→ What the task requires:
Below are records; count the lines that contain "References" and state only that count.

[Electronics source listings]
*-*-*

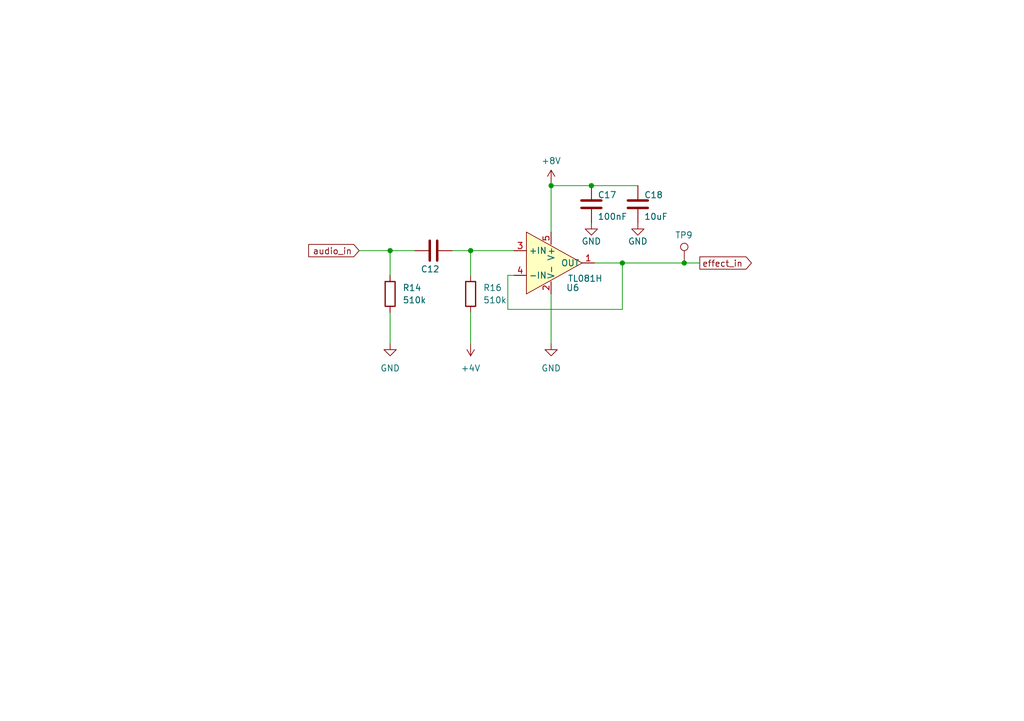
<source format=kicad_sch>
(kicad_sch (version 20211123) (generator eeschema)

  (uuid 1b3f506a-5f62-4a1a-b1eb-27fb596901a1)

  (paper "A5")

  (title_block
    (title "Input stage")
    (rev "1")
  )

  

  (junction (at 140.335 53.975) (diameter 0) (color 0 0 0 0)
    (uuid 2747abce-7f9a-4ad3-8ecb-934a98a149b8)
  )
  (junction (at 96.52 51.435) (diameter 0) (color 0 0 0 0)
    (uuid 48e9bff1-ab16-4d2f-b410-519db08ae649)
  )
  (junction (at 113.03 38.1) (diameter 0) (color 0 0 0 0)
    (uuid 551d0dcd-4ce1-4614-acd2-46afa5100132)
  )
  (junction (at 121.285 38.1) (diameter 0) (color 0 0 0 0)
    (uuid 8dfcd5e5-a0d7-4fce-aa91-08dd96b9d9e2)
  )
  (junction (at 80.01 51.435) (diameter 0) (color 0 0 0 0)
    (uuid a4a32657-0957-4ba3-afb4-3b4cc3797e24)
  )
  (junction (at 127.635 53.975) (diameter 0) (color 0 0 0 0)
    (uuid fd57cc3c-1553-4421-98fa-a4a647bbd0f4)
  )

  (wire (pts (xy 113.03 38.1) (xy 113.03 47.625))
    (stroke (width 0) (type default) (color 0 0 0 0))
    (uuid 1f99d102-e9df-481e-b99e-baabd21e9987)
  )
  (wire (pts (xy 113.03 60.325) (xy 113.03 70.485))
    (stroke (width 0) (type default) (color 0 0 0 0))
    (uuid 20293620-4809-4646-a7b1-cca5909b34df)
  )
  (wire (pts (xy 127.635 63.5) (xy 127.635 53.975))
    (stroke (width 0) (type default) (color 0 0 0 0))
    (uuid 2187412a-fe99-451b-966b-b9a53198ddb0)
  )
  (wire (pts (xy 104.14 56.515) (xy 104.14 63.5))
    (stroke (width 0) (type default) (color 0 0 0 0))
    (uuid 400fe633-d6ed-4e2c-978d-d44af634646c)
  )
  (wire (pts (xy 96.52 51.435) (xy 105.41 51.435))
    (stroke (width 0) (type default) (color 0 0 0 0))
    (uuid 40a3fef9-b1ee-4296-a5bf-7c72748ab41f)
  )
  (wire (pts (xy 92.71 51.435) (xy 96.52 51.435))
    (stroke (width 0) (type default) (color 0 0 0 0))
    (uuid 56a9af27-543a-4d5f-8461-a5b6423d7b5a)
  )
  (wire (pts (xy 80.01 51.435) (xy 80.01 56.515))
    (stroke (width 0) (type default) (color 0 0 0 0))
    (uuid 593e1614-247f-469a-8fe6-997e382b35a4)
  )
  (wire (pts (xy 96.52 51.435) (xy 96.52 56.515))
    (stroke (width 0) (type default) (color 0 0 0 0))
    (uuid 5ad48798-8d23-44fb-8dd3-09545199088f)
  )
  (wire (pts (xy 121.285 38.1) (xy 130.81 38.1))
    (stroke (width 0) (type default) (color 0 0 0 0))
    (uuid 633bcd4e-a574-4781-bb65-db37aebb7078)
  )
  (wire (pts (xy 80.01 51.435) (xy 85.09 51.435))
    (stroke (width 0) (type default) (color 0 0 0 0))
    (uuid 6d58b414-0a7c-497a-a5ad-0749e2685f05)
  )
  (wire (pts (xy 80.01 64.135) (xy 80.01 70.485))
    (stroke (width 0) (type default) (color 0 0 0 0))
    (uuid 70204cf7-ade8-4d5c-9a18-aca1255baaf5)
  )
  (wire (pts (xy 96.52 64.135) (xy 96.52 70.485))
    (stroke (width 0) (type default) (color 0 0 0 0))
    (uuid 8c8e8662-5804-49c2-a50a-ac3a2d53ab0d)
  )
  (wire (pts (xy 113.03 38.1) (xy 121.285 38.1))
    (stroke (width 0) (type default) (color 0 0 0 0))
    (uuid 9a3895d2-bfc6-4bcd-9fb0-031d9384d535)
  )
  (wire (pts (xy 127.635 53.975) (xy 140.335 53.975))
    (stroke (width 0) (type default) (color 0 0 0 0))
    (uuid a5419ba6-e0a6-4e79-a82b-38075587bcba)
  )
  (wire (pts (xy 113.03 37.465) (xy 113.03 38.1))
    (stroke (width 0) (type default) (color 0 0 0 0))
    (uuid d7e1ca43-0e5d-4c7b-91d7-da1261a70a37)
  )
  (wire (pts (xy 105.41 56.515) (xy 104.14 56.515))
    (stroke (width 0) (type default) (color 0 0 0 0))
    (uuid db768132-e2d6-4036-b6bb-4c81fe2b21c6)
  )
  (wire (pts (xy 140.335 53.975) (xy 143.51 53.975))
    (stroke (width 0) (type default) (color 0 0 0 0))
    (uuid e190558e-28b7-44cd-8891-39ce7985643d)
  )
  (wire (pts (xy 73.66 51.435) (xy 80.01 51.435))
    (stroke (width 0) (type default) (color 0 0 0 0))
    (uuid f2e266ab-ab6f-4924-bf06-71ffd3b6418b)
  )
  (wire (pts (xy 121.92 53.975) (xy 127.635 53.975))
    (stroke (width 0) (type default) (color 0 0 0 0))
    (uuid fc43150d-3e88-4d68-8006-f1f3e5fc9709)
  )
  (wire (pts (xy 104.14 63.5) (xy 127.635 63.5))
    (stroke (width 0) (type default) (color 0 0 0 0))
    (uuid fca8c03c-9807-4c07-997d-84686f3d41b2)
  )

  (global_label "audio_in" (shape input) (at 73.66 51.435 180) (fields_autoplaced)
    (effects (font (size 1.27 1.27)) (justify right))
    (uuid 537552a6-add2-44cb-91e9-a28e81a84979)
    (property "Intersheet References" "${INTERSHEET_REFS}" (id 0) (at 63.3245 51.3556 0)
      (effects (font (size 1.27 1.27)) (justify right) hide)
    )
  )
  (global_label "effect_in" (shape output) (at 143.51 53.975 0) (fields_autoplaced)
    (effects (font (size 1.27 1.27)) (justify left))
    (uuid 72ee5438-5bea-4e57-8c44-f4b4754aa34b)
    (property "Intersheet References" "${INTERSHEET_REFS}" (id 0) (at 154.0874 54.0544 0)
      (effects (font (size 1.27 1.27)) (justify left) hide)
    )
  )

  (symbol (lib_id "power:+4V") (at 96.52 70.485 180) (unit 1)
    (in_bom yes) (on_board yes) (fields_autoplaced)
    (uuid 007f39a9-24a6-4dd6-86ba-9f04fb5c3a17)
    (property "Reference" "#PWR0116" (id 0) (at 96.52 66.675 0)
      (effects (font (size 1.27 1.27)) hide)
    )
    (property "Value" "+4V" (id 1) (at 96.52 75.565 0))
    (property "Footprint" "" (id 2) (at 96.52 70.485 0)
      (effects (font (size 1.27 1.27)) hide)
    )
    (property "Datasheet" "" (id 3) (at 96.52 70.485 0)
      (effects (font (size 1.27 1.27)) hide)
    )
    (pin "1" (uuid 893b17f5-6203-4e29-9169-5596b077c8dc))
  )

  (symbol (lib_id "Device:C") (at 130.81 41.91 0) (unit 1)
    (in_bom yes) (on_board yes)
    (uuid 113bf2ba-280c-4b93-909a-a5ef7b7aa587)
    (property "Reference" "C18" (id 0) (at 132.08 40.005 0)
      (effects (font (size 1.27 1.27)) (justify left))
    )
    (property "Value" "10uF" (id 1) (at 132.08 44.45 0)
      (effects (font (size 1.27 1.27)) (justify left))
    )
    (property "Footprint" "Capacitor_SMD:C_0805_2012Metric_Pad1.18x1.45mm_HandSolder" (id 2) (at 131.7752 45.72 0)
      (effects (font (size 1.27 1.27)) hide)
    )
    (property "Datasheet" "~" (id 3) (at 130.81 41.91 0)
      (effects (font (size 1.27 1.27)) hide)
    )
    (pin "1" (uuid 0de56494-c6eb-4d3f-b083-de13bb6b5161))
    (pin "2" (uuid 941eaf39-498d-4e39-bc71-67a94ab048a9))
  )

  (symbol (lib_id "Device:R") (at 96.52 60.325 0) (unit 1)
    (in_bom yes) (on_board yes) (fields_autoplaced)
    (uuid 17c55a0b-93bb-4e09-b2dc-43b286b70c08)
    (property "Reference" "R16" (id 0) (at 99.06 59.0549 0)
      (effects (font (size 1.27 1.27)) (justify left))
    )
    (property "Value" "510k" (id 1) (at 99.06 61.5949 0)
      (effects (font (size 1.27 1.27)) (justify left))
    )
    (property "Footprint" "Resistor_SMD:R_0805_2012Metric_Pad1.20x1.40mm_HandSolder" (id 2) (at 94.742 60.325 90)
      (effects (font (size 1.27 1.27)) hide)
    )
    (property "Datasheet" "~" (id 3) (at 96.52 60.325 0)
      (effects (font (size 1.27 1.27)) hide)
    )
    (pin "1" (uuid 26bcc9c2-6989-45a7-8457-75f84e0bb59e))
    (pin "2" (uuid 63b3c532-895b-459c-8156-f9071831912e))
  )

  (symbol (lib_id "power:GND") (at 121.285 45.72 0) (unit 1)
    (in_bom yes) (on_board yes)
    (uuid 187bc72b-b61f-415e-b556-0f3a5c1062ed)
    (property "Reference" "#PWR034" (id 0) (at 121.285 52.07 0)
      (effects (font (size 1.27 1.27)) hide)
    )
    (property "Value" "GND" (id 1) (at 121.285 49.53 0))
    (property "Footprint" "" (id 2) (at 121.285 45.72 0)
      (effects (font (size 1.27 1.27)) hide)
    )
    (property "Datasheet" "" (id 3) (at 121.285 45.72 0)
      (effects (font (size 1.27 1.27)) hide)
    )
    (pin "1" (uuid e247bcd7-69f4-42d8-92c3-1b29afaf377e))
  )

  (symbol (lib_id "Amplifier_Operational:TL081H") (at 113.03 53.975 0) (unit 1)
    (in_bom yes) (on_board yes)
    (uuid 37a22079-8550-4e68-9d76-b806d7e3c0bf)
    (property "Reference" "U6" (id 0) (at 117.475 59.055 0))
    (property "Value" "TL081H" (id 1) (at 120.015 57.15 0))
    (property "Footprint" "Package_TO_SOT_SMD:SOT-23-5_HandSoldering" (id 2) (at 113.03 53.975 0)
      (effects (font (size 1.27 1.27)) hide)
    )
    (property "Datasheet" "" (id 3) (at 113.03 53.975 0)
      (effects (font (size 1.27 1.27)) hide)
    )
    (pin "1" (uuid b73a59a6-e314-4ee9-bb1d-40af54b7689c))
    (pin "2" (uuid e576a420-fa43-4a2e-b7aa-ae7a3976cb9e))
    (pin "3" (uuid 0e34193b-2584-45b7-b013-32bf5b9acb17))
    (pin "4" (uuid f371b270-bf35-4543-b493-2e38b641e7e6))
    (pin "5" (uuid c11d2ce6-a5cb-4280-83b5-4ffde4cc7846))
  )

  (symbol (lib_id "power:GND") (at 80.01 70.485 0) (unit 1)
    (in_bom yes) (on_board yes) (fields_autoplaced)
    (uuid 6a319fad-b314-4d91-b45e-4e87b1a47311)
    (property "Reference" "#PWR029" (id 0) (at 80.01 76.835 0)
      (effects (font (size 1.27 1.27)) hide)
    )
    (property "Value" "GND" (id 1) (at 80.01 75.565 0))
    (property "Footprint" "" (id 2) (at 80.01 70.485 0)
      (effects (font (size 1.27 1.27)) hide)
    )
    (property "Datasheet" "" (id 3) (at 80.01 70.485 0)
      (effects (font (size 1.27 1.27)) hide)
    )
    (pin "1" (uuid 80ca4c5a-be29-4b2d-a111-29f10213c920))
  )

  (symbol (lib_id "power:+8V") (at 113.03 37.465 0) (unit 1)
    (in_bom yes) (on_board yes)
    (uuid 6a92a4f4-97e7-4322-9a2f-49fdd38d1e69)
    (property "Reference" "#PWR032" (id 0) (at 113.03 41.275 0)
      (effects (font (size 1.27 1.27)) hide)
    )
    (property "Value" "+8V" (id 1) (at 113.03 33.02 0))
    (property "Footprint" "" (id 2) (at 113.03 37.465 0)
      (effects (font (size 1.27 1.27)) hide)
    )
    (property "Datasheet" "" (id 3) (at 113.03 37.465 0)
      (effects (font (size 1.27 1.27)) hide)
    )
    (pin "1" (uuid e36622fc-cb78-4a9e-a0e3-7c902d412b88))
  )

  (symbol (lib_id "Connector:TestPoint") (at 140.335 53.975 0) (unit 1)
    (in_bom yes) (on_board yes)
    (uuid 7c524ad3-08fd-470a-9543-ad19dbc5596a)
    (property "Reference" "TP9" (id 0) (at 138.43 48.26 0)
      (effects (font (size 1.27 1.27)) (justify left))
    )
    (property "Value" "TestPoint" (id 1) (at 142.875 51.9429 0)
      (effects (font (size 1.27 1.27)) (justify left) hide)
    )
    (property "Footprint" "TestPoint:TestPoint_THTPad_1.0x1.0mm_Drill0.5mm" (id 2) (at 145.415 53.975 0)
      (effects (font (size 1.27 1.27)) hide)
    )
    (property "Datasheet" "~" (id 3) (at 145.415 53.975 0)
      (effects (font (size 1.27 1.27)) hide)
    )
    (pin "1" (uuid c7c7af5b-0a71-494f-8939-404b9bb58d87))
  )

  (symbol (lib_id "power:GND") (at 130.81 45.72 0) (unit 1)
    (in_bom yes) (on_board yes)
    (uuid 894edef4-437c-49cf-b6a5-0a808e2d574b)
    (property "Reference" "#PWR035" (id 0) (at 130.81 52.07 0)
      (effects (font (size 1.27 1.27)) hide)
    )
    (property "Value" "GND" (id 1) (at 130.81 49.53 0))
    (property "Footprint" "" (id 2) (at 130.81 45.72 0)
      (effects (font (size 1.27 1.27)) hide)
    )
    (property "Datasheet" "" (id 3) (at 130.81 45.72 0)
      (effects (font (size 1.27 1.27)) hide)
    )
    (pin "1" (uuid 8c4eb3ab-a0e4-4c8b-8fa7-00a9d5b1719c))
  )

  (symbol (lib_id "Device:R") (at 80.01 60.325 0) (unit 1)
    (in_bom yes) (on_board yes) (fields_autoplaced)
    (uuid 9eb1ea22-77fe-4647-8f9e-f6d0e5c9fabb)
    (property "Reference" "R14" (id 0) (at 82.55 59.0549 0)
      (effects (font (size 1.27 1.27)) (justify left))
    )
    (property "Value" "510k" (id 1) (at 82.55 61.5949 0)
      (effects (font (size 1.27 1.27)) (justify left))
    )
    (property "Footprint" "Resistor_SMD:R_0805_2012Metric_Pad1.20x1.40mm_HandSolder" (id 2) (at 78.232 60.325 90)
      (effects (font (size 1.27 1.27)) hide)
    )
    (property "Datasheet" "~" (id 3) (at 80.01 60.325 0)
      (effects (font (size 1.27 1.27)) hide)
    )
    (pin "1" (uuid 1fec258f-8eab-439a-93bf-92304f0ae3bc))
    (pin "2" (uuid 1fcb8b4e-e2ef-4f49-9154-ed0fc3dce605))
  )

  (symbol (lib_id "Device:C") (at 121.285 41.91 0) (unit 1)
    (in_bom yes) (on_board yes)
    (uuid c6b45af6-909d-4a16-905f-0db96a496fd8)
    (property "Reference" "C17" (id 0) (at 122.555 40.005 0)
      (effects (font (size 1.27 1.27)) (justify left))
    )
    (property "Value" "100nF" (id 1) (at 122.555 44.45 0)
      (effects (font (size 1.27 1.27)) (justify left))
    )
    (property "Footprint" "Capacitor_SMD:C_0805_2012Metric_Pad1.18x1.45mm_HandSolder" (id 2) (at 122.2502 45.72 0)
      (effects (font (size 1.27 1.27)) hide)
    )
    (property "Datasheet" "~" (id 3) (at 121.285 41.91 0)
      (effects (font (size 1.27 1.27)) hide)
    )
    (pin "1" (uuid cb2db539-8027-4bbf-a2f1-44c2c45134f2))
    (pin "2" (uuid 8e3da7d4-37ac-4b83-9cfd-69df8e9aec24))
  )

  (symbol (lib_id "power:GND") (at 113.03 70.485 0) (unit 1)
    (in_bom yes) (on_board yes) (fields_autoplaced)
    (uuid e74a5a35-637d-4fac-9468-edb1711f722b)
    (property "Reference" "#PWR033" (id 0) (at 113.03 76.835 0)
      (effects (font (size 1.27 1.27)) hide)
    )
    (property "Value" "GND" (id 1) (at 113.03 75.565 0))
    (property "Footprint" "" (id 2) (at 113.03 70.485 0)
      (effects (font (size 1.27 1.27)) hide)
    )
    (property "Datasheet" "" (id 3) (at 113.03 70.485 0)
      (effects (font (size 1.27 1.27)) hide)
    )
    (pin "1" (uuid b657f61e-e989-4996-8ff8-3d3134ae62df))
  )

  (symbol (lib_id "Device:C") (at 88.9 51.435 90) (unit 1)
    (in_bom yes) (on_board yes)
    (uuid f3746c08-bbda-46d0-abf1-803bea2d74bc)
    (property "Reference" "C12" (id 0) (at 90.17 55.245 90)
      (effects (font (size 1.27 1.27)) (justify left))
    )
    (property "Value" "22uF" (id 1) (at 92.075 57.15 90)
      (effects (font (size 1.27 1.27)) (justify left) hide)
    )
    (property "Footprint" "Capacitor_SMD:C_1206_3216Metric_Pad1.33x1.80mm_HandSolder" (id 2) (at 92.71 50.4698 0)
      (effects (font (size 1.27 1.27)) hide)
    )
    (property "Datasheet" "~" (id 3) (at 88.9 51.435 0)
      (effects (font (size 1.27 1.27)) hide)
    )
    (pin "1" (uuid b7630b16-61c8-4564-b6ed-cb3c4f0d7d96))
    (pin "2" (uuid 38f0ef73-fcc0-403e-b786-57f78c05c6eb))
  )
)

</source>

*-*-*

→ Exercise response:
2